In a move that may ease one of the Syrian government’s complaints about the YPG, the militia withdrew from an enclave it holds in Aleppo on Thursday, saying its fighters were needed for the battle in Afrin.
“Groups aligned to the Syrian army came to Afrin, but not in the quantity or capacity to stop the Turkish occupation,” YPG spokesman Nouri Mahmoud told Reuters. “The Syrian army must fulfil its duty ... to protect Syria’s borders.”
Pro-Damascus militias arrived in the northwesterly Afrin region late on Tuesday in response to a request by the YPG to Syrian President Bashar al-Assad’s government.
Hundreds of those fighters have deployed on front lines in Afrin battling Turkish forces, Mahmoud said.
But Assad did not send the army itself, a move that could have sparked a wider direct confrontation with Turkey.
Ankara, a pro-Assad commander and Kurdish officials have all said recently that Russia intervened to stop Damascus sending the army to defend Afrin after reports of a deal with the Syrian Kurdish forces.
While Russia is Assad’s strongest ally in the war, it is also working with Turkey, which backs rebel factions, to negotiate a wider settlement to the conflict.
On Thursday, Turkish Deputy Prime Minister Bekir Bozdag said he believed there was no deal in place between the Syrian government and the YPG.
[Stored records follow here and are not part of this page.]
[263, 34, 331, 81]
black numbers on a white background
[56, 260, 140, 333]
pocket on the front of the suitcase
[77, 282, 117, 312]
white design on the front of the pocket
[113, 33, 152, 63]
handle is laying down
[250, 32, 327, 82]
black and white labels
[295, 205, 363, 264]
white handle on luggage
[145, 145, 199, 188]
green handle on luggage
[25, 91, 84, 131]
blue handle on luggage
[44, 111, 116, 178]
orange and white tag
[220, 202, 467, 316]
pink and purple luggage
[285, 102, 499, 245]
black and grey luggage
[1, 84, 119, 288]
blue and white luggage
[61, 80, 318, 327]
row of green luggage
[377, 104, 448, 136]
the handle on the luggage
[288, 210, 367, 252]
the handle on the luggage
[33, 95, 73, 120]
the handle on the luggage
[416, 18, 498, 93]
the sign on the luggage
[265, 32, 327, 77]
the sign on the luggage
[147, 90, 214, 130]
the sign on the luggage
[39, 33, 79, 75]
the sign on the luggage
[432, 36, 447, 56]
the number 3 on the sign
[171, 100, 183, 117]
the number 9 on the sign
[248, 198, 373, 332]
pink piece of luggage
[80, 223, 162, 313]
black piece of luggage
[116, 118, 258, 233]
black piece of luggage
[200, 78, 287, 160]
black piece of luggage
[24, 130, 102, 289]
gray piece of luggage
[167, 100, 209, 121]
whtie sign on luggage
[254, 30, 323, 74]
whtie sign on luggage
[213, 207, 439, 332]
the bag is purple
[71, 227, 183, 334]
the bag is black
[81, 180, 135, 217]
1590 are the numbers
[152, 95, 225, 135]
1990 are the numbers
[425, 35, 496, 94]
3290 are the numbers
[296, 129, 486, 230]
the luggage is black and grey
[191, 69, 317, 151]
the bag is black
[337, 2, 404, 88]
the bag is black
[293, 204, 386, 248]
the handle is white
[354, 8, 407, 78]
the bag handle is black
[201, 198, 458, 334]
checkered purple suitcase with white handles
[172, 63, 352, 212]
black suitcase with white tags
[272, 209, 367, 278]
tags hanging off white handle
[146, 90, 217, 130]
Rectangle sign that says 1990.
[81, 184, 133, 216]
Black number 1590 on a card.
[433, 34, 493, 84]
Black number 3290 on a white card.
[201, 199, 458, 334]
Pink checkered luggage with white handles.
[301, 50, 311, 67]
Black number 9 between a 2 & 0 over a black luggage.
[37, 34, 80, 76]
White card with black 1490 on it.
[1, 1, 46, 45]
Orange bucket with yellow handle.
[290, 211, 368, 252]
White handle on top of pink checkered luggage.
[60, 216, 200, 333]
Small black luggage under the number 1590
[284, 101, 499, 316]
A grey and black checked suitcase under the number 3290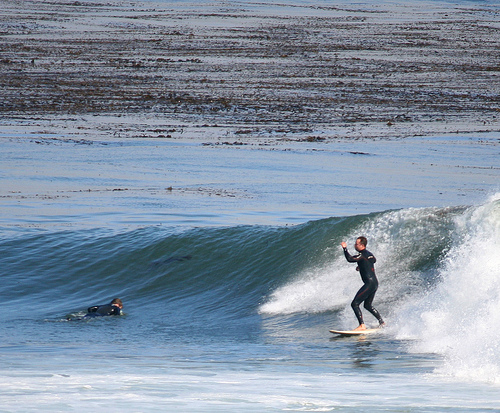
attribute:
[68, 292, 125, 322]
dummy — rescue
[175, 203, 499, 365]
waves — white, blue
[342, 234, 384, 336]
man — surfing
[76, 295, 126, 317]
man — surfing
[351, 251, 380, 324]
wetsuit — black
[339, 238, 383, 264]
arms — man's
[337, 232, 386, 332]
man — surfing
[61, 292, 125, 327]
man — surfing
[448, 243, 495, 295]
foam — white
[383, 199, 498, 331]
wave — crashing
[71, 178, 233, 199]
weed — sea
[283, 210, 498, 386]
spray — white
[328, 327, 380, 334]
board — white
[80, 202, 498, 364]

“We have information that they have not reached a deal,” Bozdag said in a televised interview.
However, the YPG commander of a Kurdish-held enclave in Aleppo said the government had regained control over districts there after the militia pulled out to help relieve Afrin.
Earlier on Thursday, a witness and a war monitoring group said government forces had moved into the enclave.
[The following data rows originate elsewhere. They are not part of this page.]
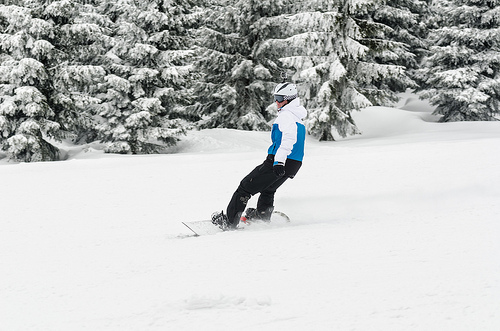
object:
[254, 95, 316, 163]
blue jacket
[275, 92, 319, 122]
hood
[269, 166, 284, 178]
gloves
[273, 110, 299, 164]
sleeve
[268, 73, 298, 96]
white hat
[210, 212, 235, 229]
shoe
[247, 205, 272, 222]
shoe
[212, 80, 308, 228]
man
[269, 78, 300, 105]
hat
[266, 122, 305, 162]
coat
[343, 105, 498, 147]
snow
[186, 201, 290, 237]
skate board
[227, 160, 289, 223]
black pants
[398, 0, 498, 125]
tree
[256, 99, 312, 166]
jacket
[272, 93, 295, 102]
goggles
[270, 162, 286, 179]
black mitten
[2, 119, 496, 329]
snow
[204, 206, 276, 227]
feet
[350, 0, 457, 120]
pine trees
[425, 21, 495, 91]
snow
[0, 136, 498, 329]
slope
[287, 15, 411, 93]
snow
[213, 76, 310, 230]
skateboarder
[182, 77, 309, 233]
skier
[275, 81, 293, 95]
stripe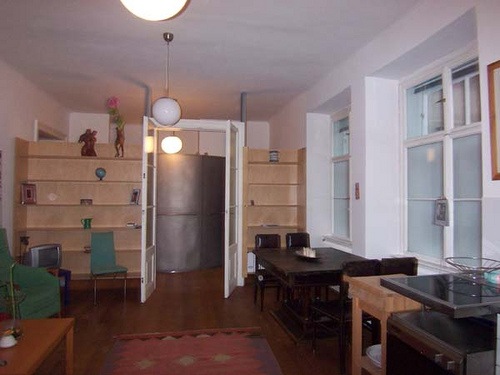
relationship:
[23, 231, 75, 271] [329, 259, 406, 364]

Assad has repeatedly said he wants to take back every inch of Syria, but the state had tolerated Kurdish control over the Kurdish-majority Sheikh Maqsoud area and nearby Aleppo neighbourhoods that the YPG captured from rebels in late 2016.
The government and the Kurdish forces control more of Syria than any other side in the war, and any signs of deals between them are closely watched.
Both Assad and the YPG regard Turkey as an enemy. Ankara was one of the biggest powers supporting anti-Assad rebels early in the war, and is now targeting the Kurdish militia, which it sees as an offshoot of the PKK insurgency it is fighting at home.
Turkey launched its air and ground offensive on Afrin last month, seeking to drive out the YPG, which it deems a security threat along its border.
The offensive began slowly as Turkey and its allies struggled to gain ground in the hilly region, but it has begun advancing more quickly.
The Syrian Democratic Forces (SDF), a U.S.-backed alliance of militias of which the YPG is the strongest part, complained in a statement on Thursday of Turkish air and artillery attacks on the region. Turkey has also accused the YPG of shelling civilian areas.